If you like a less spicy Mulligatawny, this recipe is for you. You will need to have five cups of White Stock on hand (see White Stock recipe), as well as carrots, celery, green pepper, onion, chicken, chopped apple, and rice.
INGREDIENTS (for 6 servings):
- 1/4 cup butter
- 1/4 cup sliced onion
- 1/4 cup sliced carrots
- 1/4 cup chopped celery
- 1/4 cup chopped green bell pepper
- 1 apple - peeled, cored and sliced
- 1 cup chopped chicken breast meat
- 1/4 cup all-purpose flour
- 1 teaspoon curry powder
- 1/4 teaspoon chopped fresh mace
- 4 whole cloves
- 1 tablespoon chopped fresh parsley
- 1 cup stewed tomatoes
- salt and pepper to taste
- 1 cup cooked white rice
- 5 cups beef stock
PREPARATION:
Melt butter in large saucepan. Add onion, carrot, celery, pepper, apple, and chicken. Cook until browned.

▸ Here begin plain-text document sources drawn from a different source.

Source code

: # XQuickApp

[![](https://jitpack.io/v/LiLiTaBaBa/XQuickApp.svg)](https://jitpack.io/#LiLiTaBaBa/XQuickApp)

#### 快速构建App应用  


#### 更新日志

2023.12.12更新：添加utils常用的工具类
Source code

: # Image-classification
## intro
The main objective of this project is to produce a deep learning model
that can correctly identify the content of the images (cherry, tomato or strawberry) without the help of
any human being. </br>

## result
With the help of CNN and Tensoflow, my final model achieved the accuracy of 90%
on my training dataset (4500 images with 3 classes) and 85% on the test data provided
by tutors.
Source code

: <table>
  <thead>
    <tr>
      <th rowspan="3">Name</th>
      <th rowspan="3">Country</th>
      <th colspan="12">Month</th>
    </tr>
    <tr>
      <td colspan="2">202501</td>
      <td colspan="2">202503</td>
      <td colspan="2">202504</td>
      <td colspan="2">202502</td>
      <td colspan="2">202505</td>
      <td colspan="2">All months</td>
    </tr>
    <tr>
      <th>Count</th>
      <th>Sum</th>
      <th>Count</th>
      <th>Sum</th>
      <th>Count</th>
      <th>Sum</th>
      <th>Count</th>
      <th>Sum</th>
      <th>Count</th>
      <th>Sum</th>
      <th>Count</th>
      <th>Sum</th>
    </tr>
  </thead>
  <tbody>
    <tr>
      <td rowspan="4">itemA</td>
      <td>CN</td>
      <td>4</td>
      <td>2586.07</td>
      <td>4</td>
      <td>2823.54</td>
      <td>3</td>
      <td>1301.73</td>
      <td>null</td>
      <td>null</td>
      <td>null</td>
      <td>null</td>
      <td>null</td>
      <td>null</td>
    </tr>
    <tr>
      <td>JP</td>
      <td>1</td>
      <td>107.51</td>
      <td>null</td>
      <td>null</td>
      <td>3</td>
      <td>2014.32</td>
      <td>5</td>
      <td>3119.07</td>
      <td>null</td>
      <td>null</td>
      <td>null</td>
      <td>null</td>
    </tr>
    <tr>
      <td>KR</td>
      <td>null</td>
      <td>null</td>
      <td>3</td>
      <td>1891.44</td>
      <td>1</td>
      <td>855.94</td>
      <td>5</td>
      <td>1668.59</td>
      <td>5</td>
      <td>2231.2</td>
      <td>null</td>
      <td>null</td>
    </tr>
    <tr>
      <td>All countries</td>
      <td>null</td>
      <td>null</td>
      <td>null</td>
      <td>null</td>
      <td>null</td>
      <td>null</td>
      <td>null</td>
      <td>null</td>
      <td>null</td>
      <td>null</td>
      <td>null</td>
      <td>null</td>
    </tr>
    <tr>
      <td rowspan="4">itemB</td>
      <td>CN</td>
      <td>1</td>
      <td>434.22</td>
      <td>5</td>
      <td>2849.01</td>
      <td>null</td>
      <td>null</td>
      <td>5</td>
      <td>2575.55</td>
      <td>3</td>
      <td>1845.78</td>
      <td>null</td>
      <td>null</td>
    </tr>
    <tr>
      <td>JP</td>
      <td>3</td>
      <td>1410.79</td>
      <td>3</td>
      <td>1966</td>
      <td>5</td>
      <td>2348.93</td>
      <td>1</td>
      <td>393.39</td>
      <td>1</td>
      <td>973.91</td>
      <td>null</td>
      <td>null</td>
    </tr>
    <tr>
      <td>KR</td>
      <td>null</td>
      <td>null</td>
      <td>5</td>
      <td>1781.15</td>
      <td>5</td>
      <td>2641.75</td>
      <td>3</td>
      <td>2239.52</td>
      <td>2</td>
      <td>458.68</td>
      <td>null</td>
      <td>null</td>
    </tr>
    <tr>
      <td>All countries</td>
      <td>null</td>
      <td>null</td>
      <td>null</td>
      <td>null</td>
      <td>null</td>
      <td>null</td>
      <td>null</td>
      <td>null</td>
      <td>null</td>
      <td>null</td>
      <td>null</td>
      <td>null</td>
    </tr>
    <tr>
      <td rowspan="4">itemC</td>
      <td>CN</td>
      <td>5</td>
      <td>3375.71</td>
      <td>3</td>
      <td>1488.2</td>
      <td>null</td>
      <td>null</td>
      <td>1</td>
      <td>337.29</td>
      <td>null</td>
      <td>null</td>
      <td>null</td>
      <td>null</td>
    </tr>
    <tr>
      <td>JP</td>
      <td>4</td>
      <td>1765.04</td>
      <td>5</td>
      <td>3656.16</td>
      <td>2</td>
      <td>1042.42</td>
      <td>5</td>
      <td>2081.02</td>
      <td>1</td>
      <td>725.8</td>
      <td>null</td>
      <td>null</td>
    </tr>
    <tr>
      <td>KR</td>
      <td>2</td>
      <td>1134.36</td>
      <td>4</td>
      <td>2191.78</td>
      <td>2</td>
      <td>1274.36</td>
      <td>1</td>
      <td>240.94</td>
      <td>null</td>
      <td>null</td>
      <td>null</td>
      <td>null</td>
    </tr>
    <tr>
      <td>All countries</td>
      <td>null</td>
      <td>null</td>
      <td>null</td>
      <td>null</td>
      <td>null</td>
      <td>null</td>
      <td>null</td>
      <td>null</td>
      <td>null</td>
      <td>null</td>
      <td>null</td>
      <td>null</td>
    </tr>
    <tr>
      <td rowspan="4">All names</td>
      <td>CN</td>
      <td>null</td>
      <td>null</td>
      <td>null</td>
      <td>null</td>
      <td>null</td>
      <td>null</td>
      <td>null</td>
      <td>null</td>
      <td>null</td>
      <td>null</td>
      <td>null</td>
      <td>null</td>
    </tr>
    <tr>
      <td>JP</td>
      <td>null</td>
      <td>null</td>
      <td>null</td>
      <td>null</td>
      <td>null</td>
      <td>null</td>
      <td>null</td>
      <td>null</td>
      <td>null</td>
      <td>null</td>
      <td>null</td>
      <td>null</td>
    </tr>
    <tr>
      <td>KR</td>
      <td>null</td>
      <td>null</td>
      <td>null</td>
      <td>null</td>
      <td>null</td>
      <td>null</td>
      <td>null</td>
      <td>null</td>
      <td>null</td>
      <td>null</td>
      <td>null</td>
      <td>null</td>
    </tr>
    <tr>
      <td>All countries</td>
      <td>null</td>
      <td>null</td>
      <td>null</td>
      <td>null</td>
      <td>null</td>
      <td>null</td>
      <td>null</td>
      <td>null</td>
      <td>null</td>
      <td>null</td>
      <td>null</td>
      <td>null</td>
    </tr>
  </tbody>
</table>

Stir in flour, curry powder, mace, cloves, parsley, and tomatoes. Cover, and simmer 1 1/2 hours.
Take chicken out, set aside, and strain vegetables from broth. Return chicken to pot.
Using a food mill, puree vegetables. Return to soup. Season to taste with salt and pepper.
Add rice and boiling white stock. Serve.